Written by Aparajita Sarangi
The year 2020 is believed to have washed away years of significant progress made by governments worldwide in terms of women’s economic and social empowerment. While the Indian government left no stone unturned in overhauling the economy and providing the much-needed impetus to MSMEs, we read stories of both the resilience and the struggle of women entrepreneurs wading through a sea of problems and yet refusing to give up. Therefore, it is our social and moral obligation to facilitate an enabling environment for women desirous of entering the workforce by rendering them equal opportunities and opening up new avenues for them to thrive.
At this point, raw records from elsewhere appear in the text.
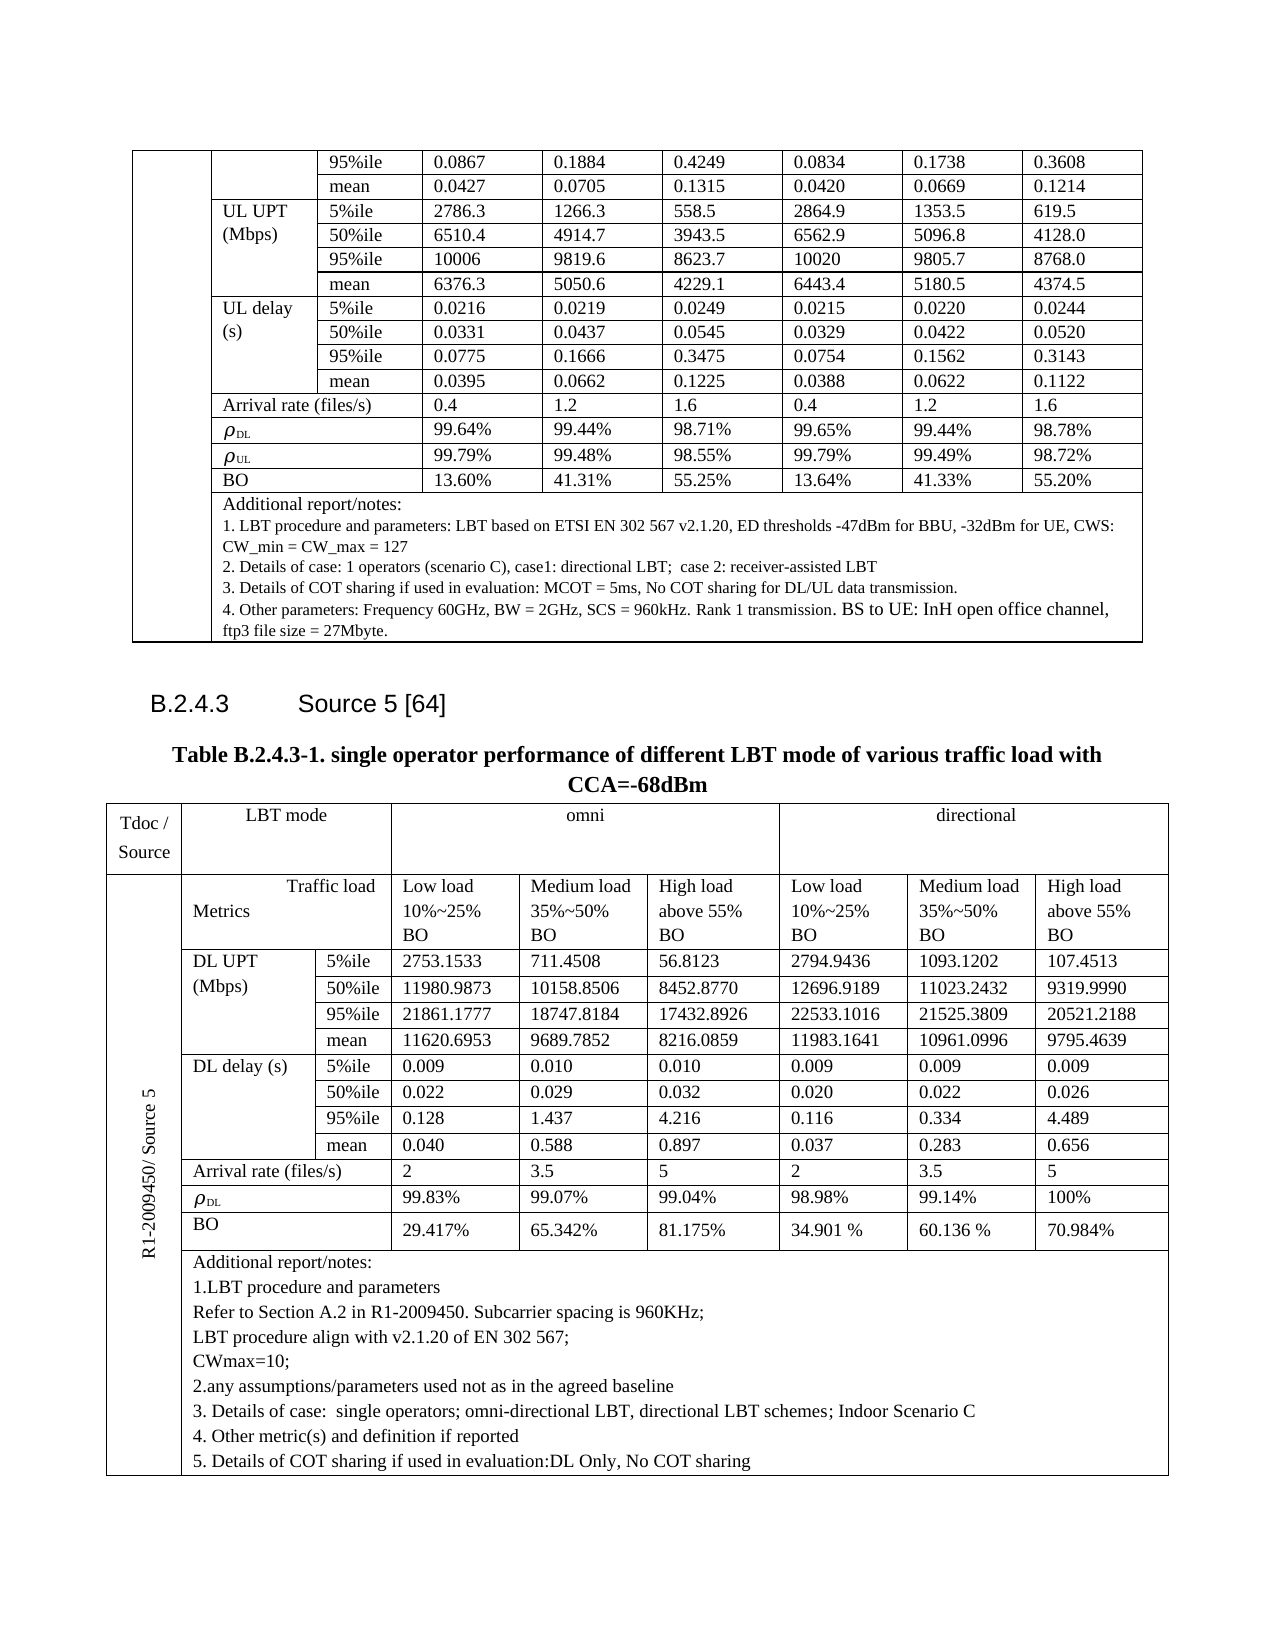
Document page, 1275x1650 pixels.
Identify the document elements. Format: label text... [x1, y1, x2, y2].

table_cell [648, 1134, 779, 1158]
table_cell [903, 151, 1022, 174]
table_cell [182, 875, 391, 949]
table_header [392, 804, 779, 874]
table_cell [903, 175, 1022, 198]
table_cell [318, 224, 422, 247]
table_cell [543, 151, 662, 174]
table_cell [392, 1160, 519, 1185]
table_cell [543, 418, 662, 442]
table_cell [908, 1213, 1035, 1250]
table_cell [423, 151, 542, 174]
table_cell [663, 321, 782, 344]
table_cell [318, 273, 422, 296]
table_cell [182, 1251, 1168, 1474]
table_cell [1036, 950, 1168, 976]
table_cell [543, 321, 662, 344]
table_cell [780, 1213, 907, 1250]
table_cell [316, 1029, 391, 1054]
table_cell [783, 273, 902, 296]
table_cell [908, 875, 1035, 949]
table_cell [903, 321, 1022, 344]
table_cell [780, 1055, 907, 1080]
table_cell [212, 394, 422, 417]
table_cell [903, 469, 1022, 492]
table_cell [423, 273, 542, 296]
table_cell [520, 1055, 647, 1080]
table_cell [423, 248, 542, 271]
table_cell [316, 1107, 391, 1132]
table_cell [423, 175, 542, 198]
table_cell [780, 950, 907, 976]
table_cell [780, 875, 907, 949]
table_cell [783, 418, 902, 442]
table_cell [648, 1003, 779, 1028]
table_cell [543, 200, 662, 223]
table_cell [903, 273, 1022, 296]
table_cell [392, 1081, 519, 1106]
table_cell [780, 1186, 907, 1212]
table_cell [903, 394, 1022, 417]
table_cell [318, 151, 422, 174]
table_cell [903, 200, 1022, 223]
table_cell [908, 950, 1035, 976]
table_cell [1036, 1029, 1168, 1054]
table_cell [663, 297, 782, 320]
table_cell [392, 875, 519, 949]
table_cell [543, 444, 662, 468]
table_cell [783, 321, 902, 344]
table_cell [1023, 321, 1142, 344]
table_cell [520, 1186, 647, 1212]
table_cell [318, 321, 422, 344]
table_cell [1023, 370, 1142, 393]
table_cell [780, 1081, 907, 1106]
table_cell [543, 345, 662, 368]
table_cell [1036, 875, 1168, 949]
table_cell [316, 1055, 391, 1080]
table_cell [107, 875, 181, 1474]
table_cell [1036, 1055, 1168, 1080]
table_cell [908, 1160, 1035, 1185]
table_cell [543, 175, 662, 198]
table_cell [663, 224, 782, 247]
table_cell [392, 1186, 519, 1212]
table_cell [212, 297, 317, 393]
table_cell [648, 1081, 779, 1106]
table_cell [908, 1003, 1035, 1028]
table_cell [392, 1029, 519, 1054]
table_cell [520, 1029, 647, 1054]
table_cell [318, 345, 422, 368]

Despite India’s general progress in terms of the number of women entrepreneurs in the country, there still remains a considerable gender gap that needs to be closed. Currently, women only account for 13.56 per cent in the entrepreneurial space and have a significantly disproportionate presence in the labour force. Though the government has been making continuous efforts to empower women in India, they continue to be, by and large, hobbled by disempowerment, financial dependency and inequalities. As per the India SDG Index, India has secured a score of 42 on a scale of 100 on the indicator of “Gender Equality”. The figures from the latest Periodic Labour Force Survey also lay bare the vast gender inequality: An abysmal 19.7 per cent rural women and 16.1 per cent of women in urban areas were found to be in the labour force. To plug these gaps and work towards an inclusive society, every stakeholder has to do more.
While breaching traditional barriers, women in today’s India are raring to leave their mark in varied sectors and make an impact in diverse set-ups. This has been well-supported and facilitated by various government policies and initiatives. Innovations and government schemes like Pradhan Mantri MUDRA Yojana, Mahila Shakti Kendra, Mahila e-Haat and TREAD have resulted in an increasing number of women venturing into entrepreneurship and breaking financial and social barriers. There should not be any let-up in such efforts.
The relationship between women’s empowerment and economic development is bidirectional: while development itself could bring down inequality, achieving gender equality is a prerequisite to achieving the other Millennium Development Goals including eliminating poverty and achieving overall development.
Eliminating gender barriers and empowering women to be financially independent will not only have a profound bearing on the health, education and overall well-being of women but will also lead to improvement in these areas for their children. Financial incapacity and allied stress have been found to have a negative influence on the ability of a person to parent effectively. This may be further exacerbated in cases where mothers have to battle with a society where the marginalisation of women is rampant.
The key factor that makes women’s entrepreneurship an imperative investment for a government is the outcome it bears in addition to the tangible outcomes of the enterprises themselves. The success of these women entrepreneurs could motivate other women to participate in the entrepreneurial space. They, in turn, could provide employment to other women in their community, and the nation. These small strides come together to contribute towards a larger goal of economic development — increasing access to livelihood, working towards eliminating poverty and propelling economic growth.
Large-scale targeted campaigns like StreeShakti, Raising Her To Lead, and the most recent UdyamStree campaign have a decisive role in shaping the future narrative. Programmes such as these require our collective support.